→ Exercise directions
Reproduce every line of the listing below verbatim, with no alterations.

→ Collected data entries
# # #

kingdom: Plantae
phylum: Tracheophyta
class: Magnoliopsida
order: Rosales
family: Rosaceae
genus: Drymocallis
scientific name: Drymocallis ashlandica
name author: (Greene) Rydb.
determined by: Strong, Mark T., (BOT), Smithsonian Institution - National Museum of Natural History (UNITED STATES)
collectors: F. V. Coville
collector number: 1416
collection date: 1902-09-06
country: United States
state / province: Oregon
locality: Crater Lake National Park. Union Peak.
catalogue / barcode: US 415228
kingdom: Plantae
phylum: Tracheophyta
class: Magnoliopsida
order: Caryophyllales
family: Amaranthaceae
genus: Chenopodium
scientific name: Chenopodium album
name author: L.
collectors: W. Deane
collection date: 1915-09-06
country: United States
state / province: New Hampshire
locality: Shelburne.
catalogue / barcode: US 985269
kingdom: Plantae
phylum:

# # #

→ Expected output
kingdom: Plantae
phylum: Tracheophyta
class: Magnoliopsida
order: Rosales
family: Rosaceae
genus: Drymocallis
scientific name: Drymocallis ashlandica
name author: (Greene) Rydb.
determined by: Strong, Mark T., (BOT), Smithsonian Institution - National Museum of Natural History (UNITED STATES)
collectors: F. V. Coville
collector number: 1416
collection date: 1902-09-06
country: United States
state / province: Oregon
locality: Crater Lake National Park. Union Peak.
catalogue / barcode: US 415228
kingdom: Plantae
phylum: Tracheophyta
class: Magnoliopsida
order: Caryophyllales
family: Amaranthaceae
genus: Chenopodium
scientific name: Chenopodium album
name author: L.
collectors: W. Deane
collection date: 1915-09-06
country: United States
state / province: New Hampshire
locality: Shelburne.
catalogue / barcode: US 985269
kingdom: Plantae
phylum:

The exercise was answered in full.